Le extrañó ver a Joshep dirigiéndose hacia su casa junto a Christian. Sabía que tio y sobrino habían discutido hacía año y medio por un asunto de trabajo y no los había vuelvo a ver juntos salvo cuando el jóven aprendiz acudía al taller de tu maestro y tío para pedirle disculpas. Por lo visto, el joven había pretendido modernizar el negocio y había gastado una cantidad desconocida de dinero en la compra de unas nuevas tuberías hechas de fibrocemento o algo por el estilo. Al parecer el viejo fontanero era demasiado orgulloso como para perdonar la traición del chico y éste se encontraba siempre con un portazo en las narices. Gracias a ese desafortunado hecho, había podido trabajar con Joshep.

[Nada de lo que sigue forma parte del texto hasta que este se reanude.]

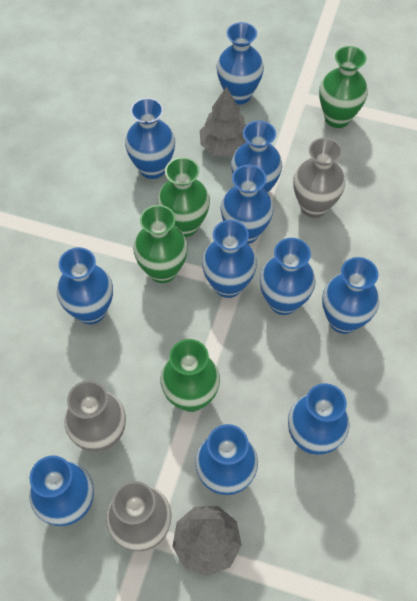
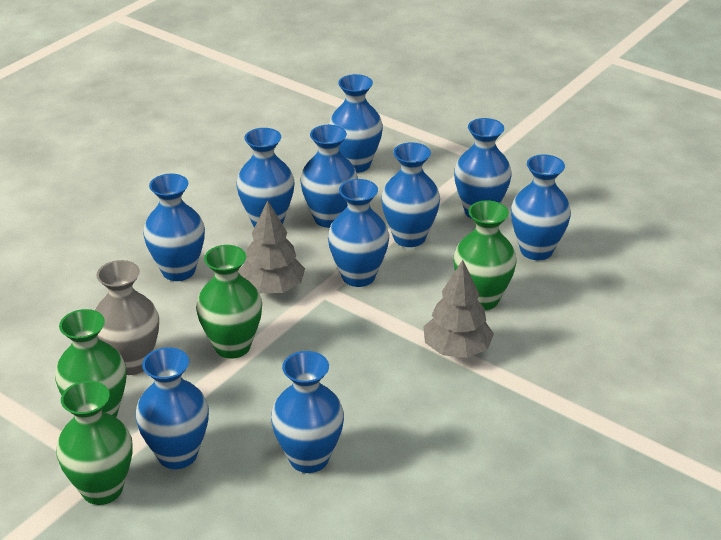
blue vase: [29,455,94,526] [57,247,113,324] [125,98,175,179] [195,424,258,495] [202,220,257,298] [217,22,264,105] [221,165,273,244] [231,121,282,193] [260,238,316,315] [288,383,350,455] [322,257,379,334] = 11 -> [135,347,209,469] [143,174,205,281] [236,128,295,227] [271,351,344,473] [300,125,358,228] [328,179,389,287] [329,74,383,173] [381,142,440,247] [454,118,512,219] [511,154,571,260] = 10
grey vase: [64,380,126,452] [106,481,171,551] [293,138,345,218] = 3 -> [95,260,159,375] = 1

En cualquier caso se alegraba de verlos juntos, quizás habían retomado su relación. Es importante mantener y cuidar las relaciones familiares. Él anhelaba tener a alguien con quien compartir las frías noches y los largos días en este mundo. Recordaba a diario a sus padres, Madre le había regalado amor y Padre le había inculcado honestidad. Se lo agradecía cada noche, estaba convencido de que allá donde estuviesen recibirían sus agradecimientos, aunque no estaba seguro de lo que sentirían por él, quizás estuviesen avergonzados de su hijo, alguien que no había conseguido el cariño de nadie en sus treinta y muchos años de vida. Había pasado tanto tiempo...

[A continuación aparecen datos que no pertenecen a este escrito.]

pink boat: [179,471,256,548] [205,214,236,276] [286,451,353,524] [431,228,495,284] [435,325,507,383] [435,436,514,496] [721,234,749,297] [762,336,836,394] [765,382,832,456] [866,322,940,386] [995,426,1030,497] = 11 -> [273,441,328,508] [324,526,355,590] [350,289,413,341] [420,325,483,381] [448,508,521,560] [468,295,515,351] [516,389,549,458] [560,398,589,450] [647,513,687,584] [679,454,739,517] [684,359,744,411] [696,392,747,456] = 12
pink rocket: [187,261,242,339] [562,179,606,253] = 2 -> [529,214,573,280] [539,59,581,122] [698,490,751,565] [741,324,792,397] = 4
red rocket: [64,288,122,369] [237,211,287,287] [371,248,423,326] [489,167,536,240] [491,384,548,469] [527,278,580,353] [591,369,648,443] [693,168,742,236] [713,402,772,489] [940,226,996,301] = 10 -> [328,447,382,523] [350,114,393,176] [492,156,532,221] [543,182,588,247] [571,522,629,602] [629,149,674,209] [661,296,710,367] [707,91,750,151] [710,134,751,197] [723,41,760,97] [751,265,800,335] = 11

La vida no era nada fácil, no todos los días había algo que llevarse a la boca. Había trabajado en muchos sitios, claro que lo había intentado, pero no mantenía ninguno más de un mes seguido. Estuvo trabajando de deshollinador, fontanero, zapatero, limpiador de pescado, transportador... Luego había hecho algunas cosas más, algunas cosas son las que había hecho.

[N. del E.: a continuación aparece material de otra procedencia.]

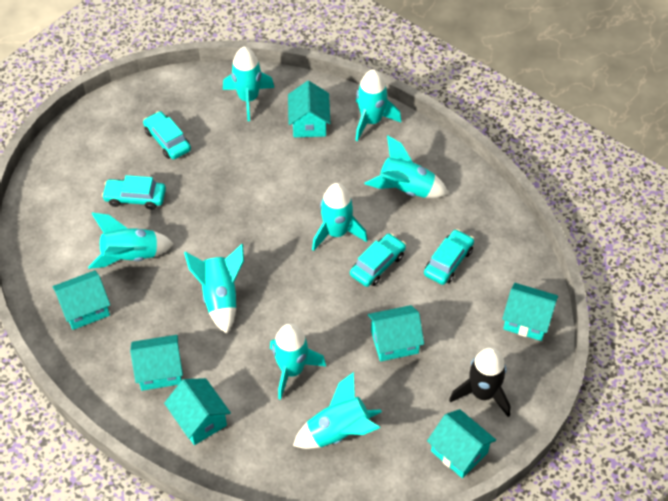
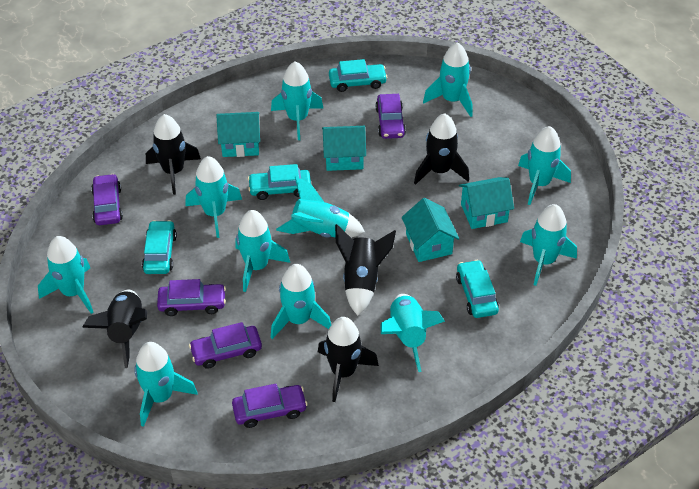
black rocket: [449,347,510,417] = 1 -> [82,290,147,368] [146,114,201,195] [318,317,379,402] [335,224,396,316] [414,113,469,185] = 5
purple car: none = 0 -> [91,174,123,225] [157,279,226,316] [189,322,262,369] [232,384,308,428] [375,94,406,139] = 5
turquoise house: [53,270,110,330] [130,335,183,391] [164,378,231,445] [288,81,330,137] [368,305,424,362] [427,409,496,478] [502,283,558,341] = 7 -> [216,112,260,157] [322,126,366,171] [402,198,459,262] [459,177,514,229] = 4
turquoise rocket: [88,213,174,269] [184,244,244,334] [223,47,274,121] [270,323,326,400] [293,372,382,449] [312,183,368,251] [355,69,401,142] [365,135,449,198] = 8 -> [38,236,93,314] [134,342,198,427] [185,156,242,238] [235,210,290,292] [271,61,323,140] [271,264,331,339] [276,176,365,238] [380,294,445,372] [423,42,472,117] [518,126,571,205] [520,204,577,286] = 11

Era hora de volver a casa, estaba lloviendo con gran intensidad y seguir allí plantado solo le proporcionaría caer enfermo en cama durante una semana. Y no se lo podía permitir, no aquella semana. Emprendió un lento caminar hacia su casa con un pensamiento en su cabeza, se concentró tanto que casi pudo dibujar una media sonrisa en su cara. No llegó a hacerlo, pero fue el momento en que más cerca estuvo de sonreír en los últimos años. Y es que dos días más tarde, el martes de esa misma semana tenía una entrevista de trabajo que podría cambiarle la vida. Aquella noche durmió como no lo hacía desde que era niño.